I came across a quote earlier today from a well-established racehorse trainer:

“It doesn’t matter if you win or lose, until you lose”

Winning ugly is still better than not winning at all.

Odds would indicate that jockeys should go on to the track expecting to lose. AP McCoy, the greatest of them all convinces himself that he is unbreakable so that he can ride without fear, go hell for leather and ensure the rest finish behind him, even if it is by the slimmest of margins. This has been effective for him many times, but even the 17 times champion has lost more often than he has won.

15-year-old Lydia Ko figured out at an early age how to win on the golf course. The New Zealander has just celebrated her third victory on the professional circuit by finishing top of the leader board at the Clearwater club in Christchurch. Last year she became the youngest winner, female or male of a professional event. It was surprising she took so long to do so since she made the cut in her first pro tournament when she was 12. Her talent, and position in the record books, is likely to be bridled by LPGA rules restricting her involvement on the tour because of her young age. As consolation, perhaps her competition would say, it doesn’t matter if you win or lose, as long as you lose to a protégée likely to redefine the game as a whole.

Winning ugly can be best kind of victory. The relief of grinding it out, of putting every bit of you into it, when it feels like the playing time has dragged on and on for days, is worth it for the sole purpose of not losing again. Just ask the Wales rugby union team how it felt to beat France in Paris last weekend in the 6 Nations. After eight defeats in a row including a new record for home losses, they banged out an ugly win that was met with exhausted smiles of reprieve and hope that they might finally have dug themselves up out of the rut despite many commentators and pundits digging the boot in while they laid low. For Wales, winning mattered.
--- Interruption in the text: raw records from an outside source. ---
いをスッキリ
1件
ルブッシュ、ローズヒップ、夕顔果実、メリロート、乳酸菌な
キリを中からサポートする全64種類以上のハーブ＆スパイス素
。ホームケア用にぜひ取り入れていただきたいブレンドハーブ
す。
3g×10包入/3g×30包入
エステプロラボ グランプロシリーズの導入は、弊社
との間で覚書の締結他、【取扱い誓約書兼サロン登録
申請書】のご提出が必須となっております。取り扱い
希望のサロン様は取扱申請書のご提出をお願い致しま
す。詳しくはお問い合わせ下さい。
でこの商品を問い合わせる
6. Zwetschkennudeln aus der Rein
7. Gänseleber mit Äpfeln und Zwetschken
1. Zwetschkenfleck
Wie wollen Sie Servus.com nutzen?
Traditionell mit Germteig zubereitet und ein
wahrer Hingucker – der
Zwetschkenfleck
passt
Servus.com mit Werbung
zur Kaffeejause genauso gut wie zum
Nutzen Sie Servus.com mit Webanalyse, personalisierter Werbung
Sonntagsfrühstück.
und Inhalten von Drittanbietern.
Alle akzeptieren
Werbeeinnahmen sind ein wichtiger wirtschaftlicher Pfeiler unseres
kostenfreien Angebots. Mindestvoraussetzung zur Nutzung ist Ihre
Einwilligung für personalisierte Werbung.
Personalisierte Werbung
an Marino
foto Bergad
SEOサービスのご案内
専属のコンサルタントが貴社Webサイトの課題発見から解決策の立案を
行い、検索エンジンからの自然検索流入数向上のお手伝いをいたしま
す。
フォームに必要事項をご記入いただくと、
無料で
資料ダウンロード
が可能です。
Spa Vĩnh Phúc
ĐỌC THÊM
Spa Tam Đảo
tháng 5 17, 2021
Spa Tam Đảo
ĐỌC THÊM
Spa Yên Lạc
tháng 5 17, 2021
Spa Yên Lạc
For reasons unknown to millions across the world, a few hapless people don’t support Manchester United. Apparently Sir Alex Ferguson isn’t to everyone’s taste and neither is the style of player he has instructed his team to produce. United have been criticised for not being spectacular enough of the time. They can be spectacular on occasion, knowing this means ruthless fans of the game want it more and more often, or all the time since that is the job of a footballer. The thing is, Fergie’s boys can still win playing ordinary.  Scoring goals late in a match have the same weight as a score in the first minute, chalking up the W’s is what leads to silverware at the end of the season. Arsenal and Liverpool can both play attractive football but can fail to convert style into substance, particularly within the league format. Not winning really maters to their fans.